Shooting an 11-minute ballet sequence in a single take from a dolly on a dance floor.  Without touching the zoom, we shot a kinetic, boldly framed take that was, miraculously, absolutely perfect. Unfortunately, the prima ballerina chopped it up with freeze frames and jump cuts to cover perceived imperfections in her form. Also, during the first week of my first big feature, Bird on a Wire, we had to blow up an entire gas station at night using about a dozen cameras. I had no idea how to expose for the gas flames and couldn’t find anyone to offer advice. There could not be a Take 2, and the special-effects supervisor was terrified by my uncertainty.
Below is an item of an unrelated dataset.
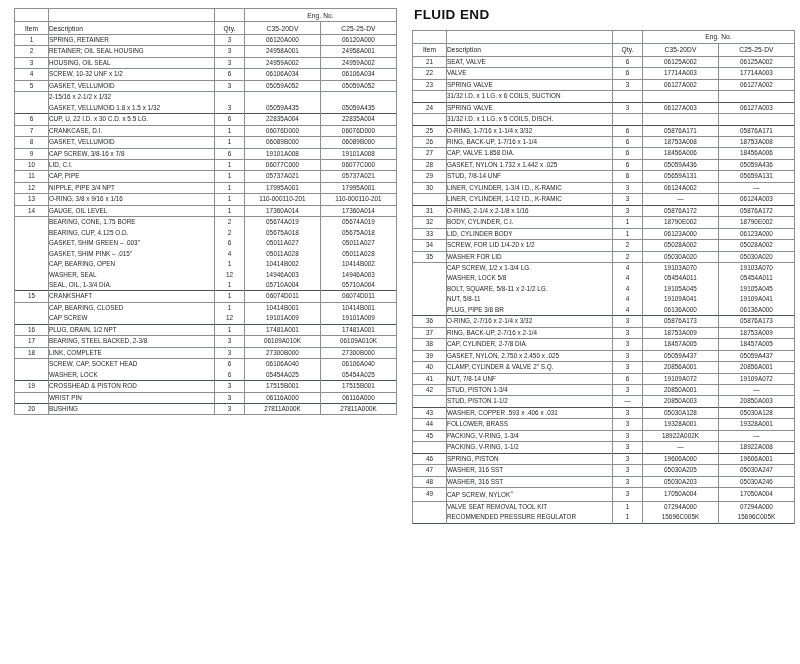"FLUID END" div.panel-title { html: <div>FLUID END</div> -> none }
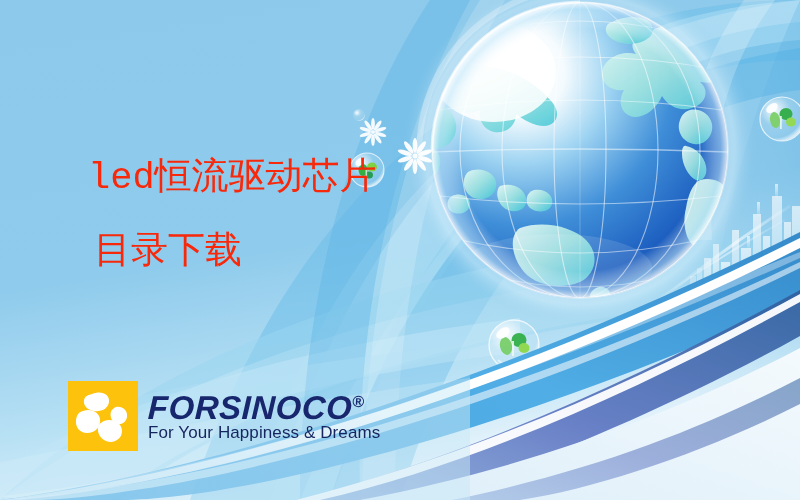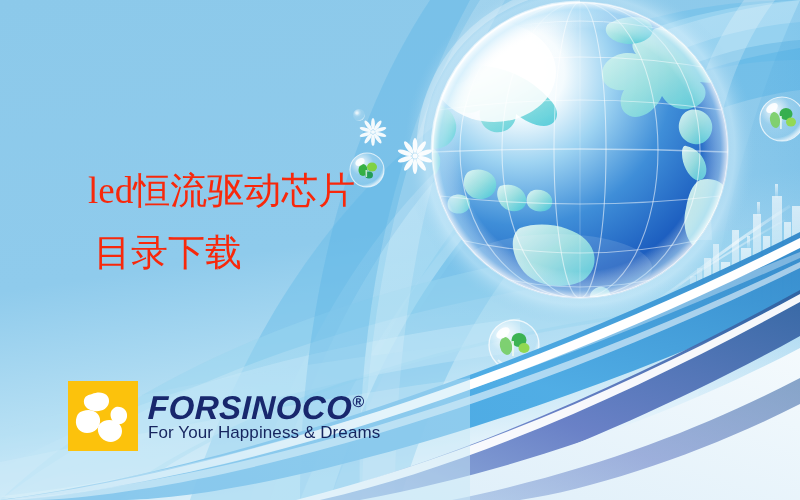"led恒流驱动芯片" .hl-line.one { font-family: none -> Liberation Mono, monospace; top: 172px -> 160px }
I made my best guess and hoped for the best.  My satisfying moment came the next day, when the special-effects man came onto the set and proclaimed it the best-exposed explosion he’d ever seen!

Have you made any memorable blunders?
I inadvertently turned on a hot plate that happened to have the show’s supply of smoke cookies resting on it. The entire Hotel Bel Air was evacuated, and the fire department arrived in force to deal with the dense cloud of smoke. 

What is the best professional advice you’ve ever received?
After hearing complaints from an actor that I was putting too much light in his eyes, an executive producer called me into his office to remind me that I could be fired and he could be fired, but the actor could not be fired. It was a great lesson in political reality.

What recent books, films or artworks have inspired you?
Pina, Tree of Life, Midnight in Paris, Black Swan and the progress of my cinematography students at the AFI.

Do you have any favorite genres, or genres you would like to try?
I have not sufficiently plumbed the depths or beauty of extreme low-light cinematography. I hope to find natural painterly abstractions near the edge of visibility. 

If you weren’t a cinematographer, what might you be doing instead?
Nothing too scholarly or requiring much discipline. I’m either passionately involved or pretty lazy. I need to always have something in my life to be obsessive about.

Which ASC cinematographers recommended you for membership?
Conrad Hall, Haskell Wexler and Vilmos Zsigmond.

How has ASC membership impacted your life and career?
Instead of looking toward what I haven’t yet accomplished, I’ve learned to look more levelly and enjoy the comfort and camaraderie of friends, all of us driven by the same inspiration.